Wednesday, January 8, 2014

Early Morning at Warorot Market

One of my favorite things to do when traveling, especially in the developing world, is to walk around markets. Often consisting only of a bunch of tables under a shelter of some sort, they become fascinating hives of activity: a butcher chopping up meat; coconut vendors pressing the bright white flesh of, well, coconuts; fishmongers whacking the heads off of fish; curry paste vendors pounding spices into curry pastes; and so on. They are also great windows into the local food culture. You can see what's in season, what snacks are being sold, to what extent every little bit of animals and plants (banana stem curry, anyone?) are being used, and so much more. I could (and do) walk walk around such markets for hours without getting bored.


 On my most recent trip to Chiang Mai, Thailand, I spent most of the days cycling with a relatively early-morning start. As the best food markets often happen in the morning, this mostly precluded wandering around food markets (though we did stop at one in a village one day on our bikes). I wanted to spend more time in a market, though, so I made plans to do so on my last day, before my noon flight.

I had been told that the biggest, and best, market in Chiang Mai is the Warorot Market, and that it opens extremely early. Perfect. I arranged for a tuktuk from my hotel at 6 am. While there is an actual building called Warorot Market, it is surrounded by vendors and across from another large market building. The tuktuk dropped me off in the midst of the area, but it was pretty quiet when I arrived before the sun came up. There were some stalls on the street with lights that seemed to have been selling fruits and flowers all night. But most of the indoor stalls were either covered up or sporadically starting to open.

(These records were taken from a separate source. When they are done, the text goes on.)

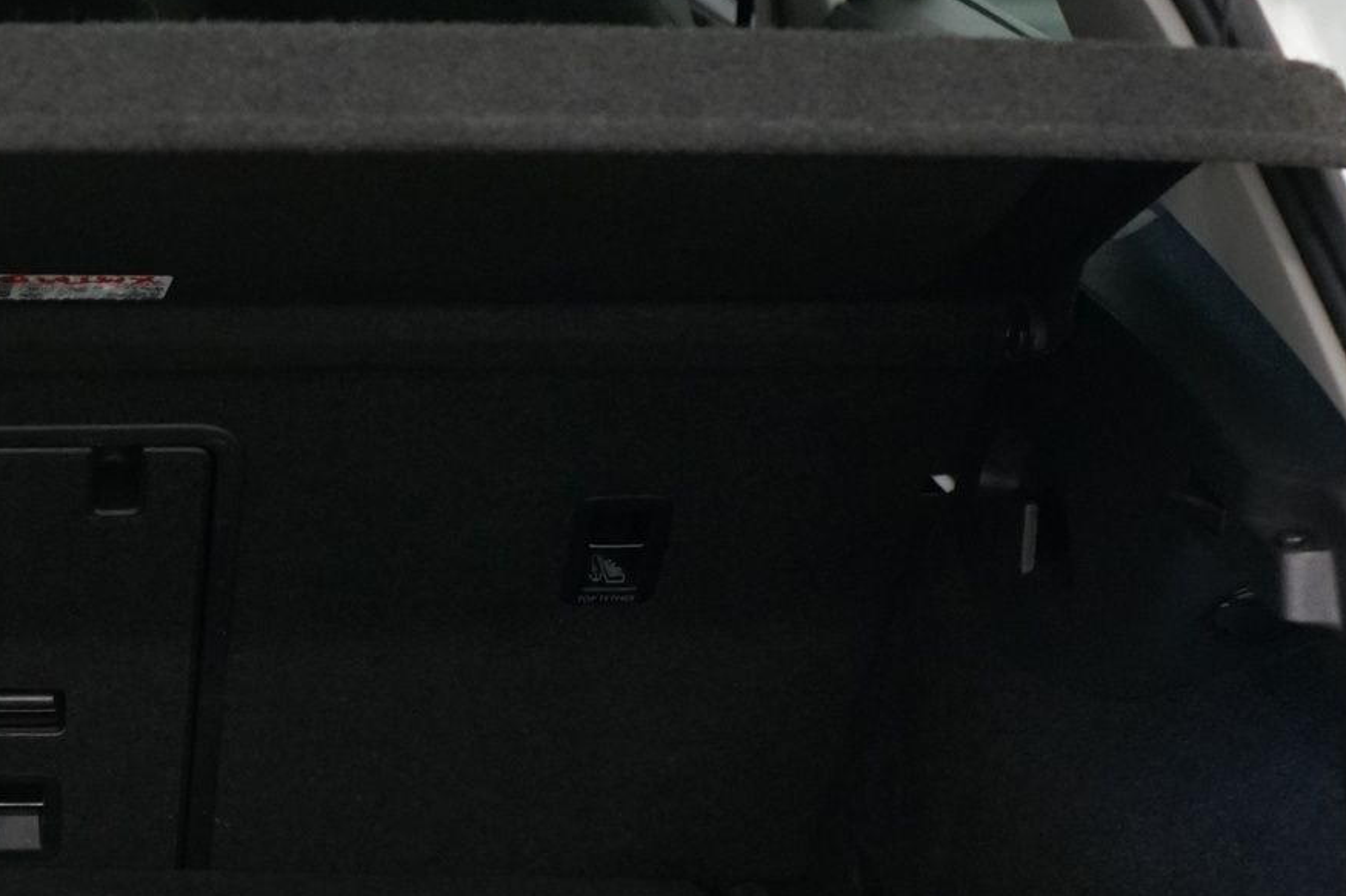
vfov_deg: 16.9
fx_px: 2990
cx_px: -40
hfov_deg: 24.1
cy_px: 695
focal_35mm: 80
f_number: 3.5
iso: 1600
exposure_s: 1/160
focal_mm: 28
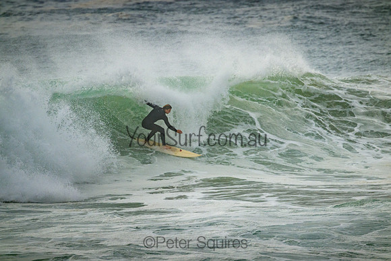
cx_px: 196
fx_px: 8691
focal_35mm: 800
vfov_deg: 1.7
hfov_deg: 2.6
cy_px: 130
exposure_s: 1/2500
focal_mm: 800
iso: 1250
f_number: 11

Just inside the door of the main market building was a food stall clearly open, though, selling coffee, bao, and fried dough. A friendly woman behind the counter took one look at my tired, lost-looking, clearly foreign self and said "coffee?" I nodded and she poured me a cup, stirred in some sweetened condensed milk (as local coffee there is served), and set it down on her counter in front of a tool. I sat there, next to an older Thai man who was bantering with the woman behind the counter, and pointed to a tray of bao. She picked one for me, said "inside, prawn," I nodded, and she set it on a plate. After drinking the coffee and watching the steady stream of tired-looking customers, I paid the 20 bhat (about 60 cents) she asked for and walked back outside.



The sun wasn't yet visible, but the sky was starting to get lighter. Monks were walking around, and seemed to be leading small groups of people in some sort of prayer or offering ceremony. Vendors were now setting up in full force, with boxes and crates being moved around everywhere, trucks and motorbikes being unloaded, and stall doors being opened or uncovered. I walked past the fruit and flower vendors, and back into the market building. In this room there was a veritable sea of butchers. The next room was all about fish, fresh and dried. There were some people behind a fence (seriously) chopping coconuts.

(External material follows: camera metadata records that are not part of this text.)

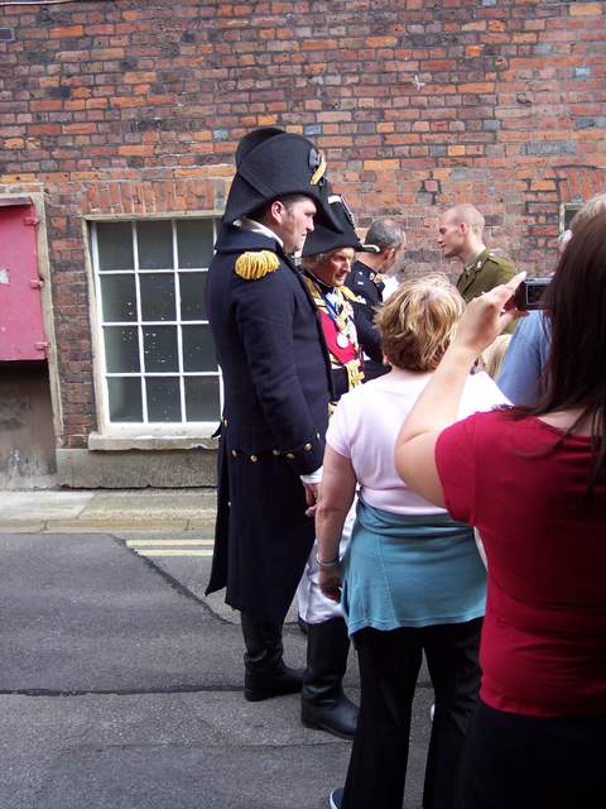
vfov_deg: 49.0
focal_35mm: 38
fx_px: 887
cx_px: 303
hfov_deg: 37.7
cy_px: 404
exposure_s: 1/250
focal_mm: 8
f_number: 2.8
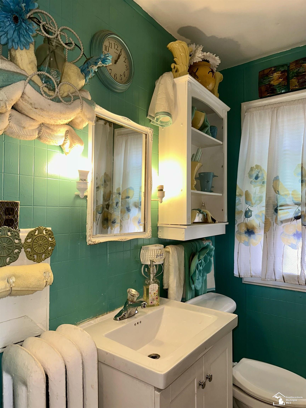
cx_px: 153
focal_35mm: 24
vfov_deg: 71.6
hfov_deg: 56.8
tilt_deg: +1.4
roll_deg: -1.3
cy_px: 204
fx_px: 283
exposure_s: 1/120
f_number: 1.78
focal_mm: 6.86
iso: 50
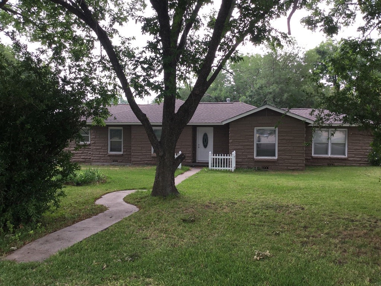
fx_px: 341
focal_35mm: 31
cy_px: 143
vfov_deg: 45.4
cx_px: 190
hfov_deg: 58.4
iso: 32
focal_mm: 3.3
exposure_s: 1/120
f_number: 2.4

Back out on the street, activity was picking up as well. Some people just spread their wares on blankets or banana leaves or folding tables. Others had more permanent stalls or carts. One woman sold bananas. Another had (grilled?) frogs on sticks. Several were making little sweet pancakes filled with fresh coconut milk (30 cents for 3; delicious). Another was selling a huge stack of crabs. As in much of the developing world, it seemed everybody had a project. And merchandise for sale. Now the sun was out and the market seemed to be genuinely open, though some of the cookware and clothing vendors were still opening. I started doing some shopping, to bring some things back to Singapore (which has fewer rules about importing food, compared to the US). I bought a bag of freshly pounded red curry paste from an older man and his wife, who wanted me to watch news of the Bangkok protests with them on their 10" CRT TV. This came in a tied plastic bag, so I also found a man who sold me a 10-cent plastic container so the curry paste would survive the flight. I bought a bag of dried chilies. Some spicy fish dip for green mango. A tiny little jar of some sort of chili paste. And "pun taeng," a limestone derivative often used in Thai cooking (also came in a bag; so I went back to 10-cent container man, who laughed and sold me another container). And picked up some dried fruit, tamarind and ginger, along with candy for my students.

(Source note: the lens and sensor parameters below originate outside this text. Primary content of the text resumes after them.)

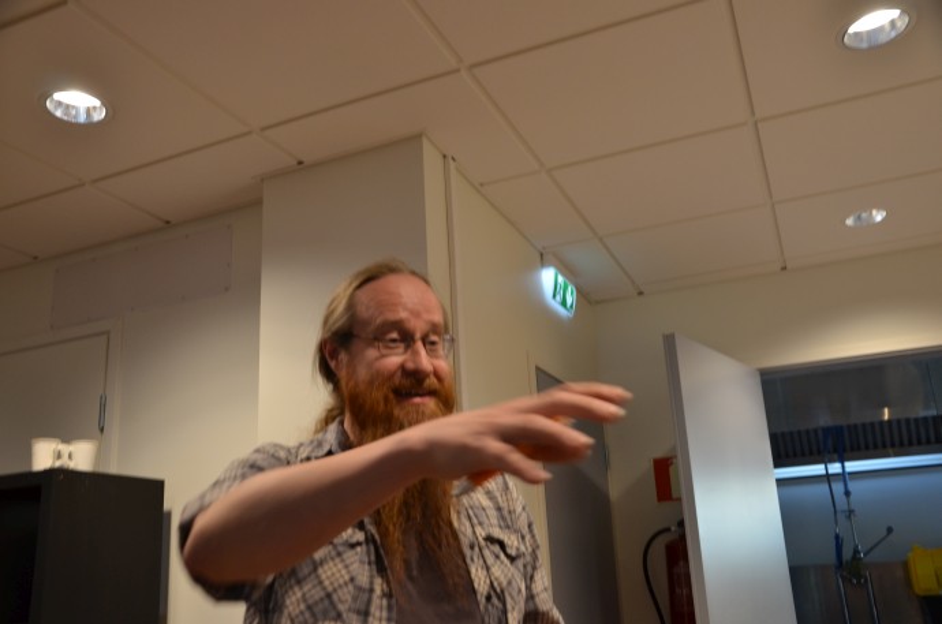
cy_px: 312
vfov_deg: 39.8
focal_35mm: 33
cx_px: 471
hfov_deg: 57.3
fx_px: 862
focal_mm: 22
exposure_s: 1/60
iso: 400
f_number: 4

I also wanted to eat some more. A fruit vendor had a bag of sliced green and sweet mango that I saved for my flight. I couldn't resist the mango and sticky rice vendor. And the slightly upscale espresso cart actually made a decent cappuccino.

In all, I wandered around the market for about 2 hours. As things opened, it was like a new market every time. When I left, it was pretty busy. Then I took a tuktuk back to my hotel (driving at one point through another market, filled mostly with pineapples, watermelons and coconuts), crammed my purchases into my bag, and headed to the airport.